INSTRUCTIONS TO FOLLOW: Scan the entries below. Return every line that includes "size".

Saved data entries

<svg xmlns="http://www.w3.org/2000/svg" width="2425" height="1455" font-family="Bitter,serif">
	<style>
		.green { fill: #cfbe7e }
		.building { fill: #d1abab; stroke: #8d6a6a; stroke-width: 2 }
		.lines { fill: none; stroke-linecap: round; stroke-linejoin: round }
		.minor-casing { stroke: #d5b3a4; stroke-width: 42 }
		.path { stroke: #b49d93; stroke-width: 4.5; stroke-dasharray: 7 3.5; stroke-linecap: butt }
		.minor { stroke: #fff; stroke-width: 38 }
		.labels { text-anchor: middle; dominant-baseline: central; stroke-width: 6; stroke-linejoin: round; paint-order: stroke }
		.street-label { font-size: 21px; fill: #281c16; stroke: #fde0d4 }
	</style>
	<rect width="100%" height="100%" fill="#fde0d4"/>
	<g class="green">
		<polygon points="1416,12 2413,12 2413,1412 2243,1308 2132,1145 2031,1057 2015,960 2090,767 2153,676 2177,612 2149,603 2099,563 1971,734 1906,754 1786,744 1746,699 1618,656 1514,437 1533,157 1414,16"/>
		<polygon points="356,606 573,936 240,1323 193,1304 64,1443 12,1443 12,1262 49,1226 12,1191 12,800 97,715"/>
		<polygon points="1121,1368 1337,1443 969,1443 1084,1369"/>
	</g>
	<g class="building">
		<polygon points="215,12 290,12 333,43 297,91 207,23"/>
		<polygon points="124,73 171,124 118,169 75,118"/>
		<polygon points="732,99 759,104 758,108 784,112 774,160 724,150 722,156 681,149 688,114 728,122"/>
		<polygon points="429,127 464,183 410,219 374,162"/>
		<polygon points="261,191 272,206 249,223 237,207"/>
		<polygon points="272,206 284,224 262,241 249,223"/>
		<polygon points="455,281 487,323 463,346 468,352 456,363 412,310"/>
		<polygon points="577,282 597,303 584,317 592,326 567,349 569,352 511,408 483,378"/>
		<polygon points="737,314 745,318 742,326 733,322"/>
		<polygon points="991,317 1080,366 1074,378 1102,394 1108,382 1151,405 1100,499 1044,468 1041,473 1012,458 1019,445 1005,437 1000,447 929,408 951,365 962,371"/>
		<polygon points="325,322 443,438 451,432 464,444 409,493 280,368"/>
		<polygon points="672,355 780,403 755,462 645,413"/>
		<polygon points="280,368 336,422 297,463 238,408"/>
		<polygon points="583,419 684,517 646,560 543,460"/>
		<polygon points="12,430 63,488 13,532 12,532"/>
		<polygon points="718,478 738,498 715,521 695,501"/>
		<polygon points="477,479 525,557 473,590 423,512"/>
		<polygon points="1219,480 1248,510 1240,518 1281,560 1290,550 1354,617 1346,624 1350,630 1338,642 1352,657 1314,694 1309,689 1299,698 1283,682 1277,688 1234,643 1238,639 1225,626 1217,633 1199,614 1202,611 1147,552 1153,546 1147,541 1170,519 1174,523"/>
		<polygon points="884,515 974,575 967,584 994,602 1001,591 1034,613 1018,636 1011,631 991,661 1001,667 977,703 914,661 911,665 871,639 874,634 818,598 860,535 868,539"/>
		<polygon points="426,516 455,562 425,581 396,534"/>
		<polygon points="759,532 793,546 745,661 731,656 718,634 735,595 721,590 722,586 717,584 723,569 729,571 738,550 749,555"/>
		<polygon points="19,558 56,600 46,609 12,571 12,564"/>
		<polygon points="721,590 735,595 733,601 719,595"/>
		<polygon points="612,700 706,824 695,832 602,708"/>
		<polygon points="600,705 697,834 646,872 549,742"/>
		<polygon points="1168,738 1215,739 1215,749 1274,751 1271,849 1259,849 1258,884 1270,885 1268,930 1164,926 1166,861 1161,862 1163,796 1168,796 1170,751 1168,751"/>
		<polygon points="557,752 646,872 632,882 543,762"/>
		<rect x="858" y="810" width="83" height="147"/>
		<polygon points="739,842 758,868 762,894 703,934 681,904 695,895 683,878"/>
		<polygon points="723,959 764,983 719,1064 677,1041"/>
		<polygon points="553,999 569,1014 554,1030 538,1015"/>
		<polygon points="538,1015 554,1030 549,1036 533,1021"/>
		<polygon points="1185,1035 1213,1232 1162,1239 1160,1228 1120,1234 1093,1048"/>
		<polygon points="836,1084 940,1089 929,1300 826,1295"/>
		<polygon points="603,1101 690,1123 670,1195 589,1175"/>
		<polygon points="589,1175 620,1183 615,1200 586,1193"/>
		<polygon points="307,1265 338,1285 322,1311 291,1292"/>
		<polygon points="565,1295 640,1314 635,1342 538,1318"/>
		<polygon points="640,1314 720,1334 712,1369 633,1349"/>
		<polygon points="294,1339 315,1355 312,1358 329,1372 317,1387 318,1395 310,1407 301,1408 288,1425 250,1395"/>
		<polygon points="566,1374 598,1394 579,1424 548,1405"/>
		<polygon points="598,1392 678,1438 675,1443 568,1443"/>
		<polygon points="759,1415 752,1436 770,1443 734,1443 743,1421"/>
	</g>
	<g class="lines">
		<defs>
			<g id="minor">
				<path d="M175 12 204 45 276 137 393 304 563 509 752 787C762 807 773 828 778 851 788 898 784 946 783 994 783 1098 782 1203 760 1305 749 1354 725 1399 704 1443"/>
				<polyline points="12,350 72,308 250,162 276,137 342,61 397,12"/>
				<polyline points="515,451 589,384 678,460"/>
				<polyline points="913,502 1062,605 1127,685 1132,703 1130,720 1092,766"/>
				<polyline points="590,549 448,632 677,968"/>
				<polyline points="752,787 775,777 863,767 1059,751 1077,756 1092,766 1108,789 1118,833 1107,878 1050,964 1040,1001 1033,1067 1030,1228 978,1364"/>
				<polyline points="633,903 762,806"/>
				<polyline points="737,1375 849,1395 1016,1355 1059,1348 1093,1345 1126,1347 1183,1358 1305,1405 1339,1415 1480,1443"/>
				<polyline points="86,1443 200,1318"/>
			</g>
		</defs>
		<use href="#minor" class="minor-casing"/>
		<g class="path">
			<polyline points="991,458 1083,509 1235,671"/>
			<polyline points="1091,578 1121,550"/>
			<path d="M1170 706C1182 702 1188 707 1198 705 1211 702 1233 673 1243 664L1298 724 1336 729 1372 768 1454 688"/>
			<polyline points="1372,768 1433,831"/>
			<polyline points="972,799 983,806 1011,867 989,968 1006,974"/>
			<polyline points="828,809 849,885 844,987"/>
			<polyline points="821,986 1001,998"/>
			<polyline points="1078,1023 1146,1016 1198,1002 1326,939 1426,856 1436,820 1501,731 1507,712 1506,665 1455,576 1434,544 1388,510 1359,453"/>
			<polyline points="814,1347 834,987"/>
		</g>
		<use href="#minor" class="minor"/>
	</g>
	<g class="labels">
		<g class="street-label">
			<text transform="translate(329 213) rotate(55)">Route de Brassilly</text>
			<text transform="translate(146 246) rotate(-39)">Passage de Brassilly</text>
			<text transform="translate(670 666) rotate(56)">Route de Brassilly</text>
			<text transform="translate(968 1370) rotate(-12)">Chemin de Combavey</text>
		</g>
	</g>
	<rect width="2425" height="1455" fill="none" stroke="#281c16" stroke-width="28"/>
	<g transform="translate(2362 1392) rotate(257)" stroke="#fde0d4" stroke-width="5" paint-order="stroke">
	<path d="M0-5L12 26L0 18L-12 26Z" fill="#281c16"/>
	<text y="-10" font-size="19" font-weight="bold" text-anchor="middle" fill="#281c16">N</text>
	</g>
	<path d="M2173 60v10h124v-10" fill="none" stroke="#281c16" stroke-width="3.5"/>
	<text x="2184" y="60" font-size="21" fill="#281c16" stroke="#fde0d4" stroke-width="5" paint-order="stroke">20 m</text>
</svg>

ANSWER TO THIS EXERCISE:
		.street-label { font-size: 21px; fill: #281c16; stroke: #fde0d4 }
	<text y="-10" font-size="19" font-weight="bold" text-anchor="middle" fill="#281c16">N</text>
	<text x="2184" y="60" font-size="21" fill="#281c16" stroke="#fde0d4" stroke-width="5" paint-order="stroke">20 m</text>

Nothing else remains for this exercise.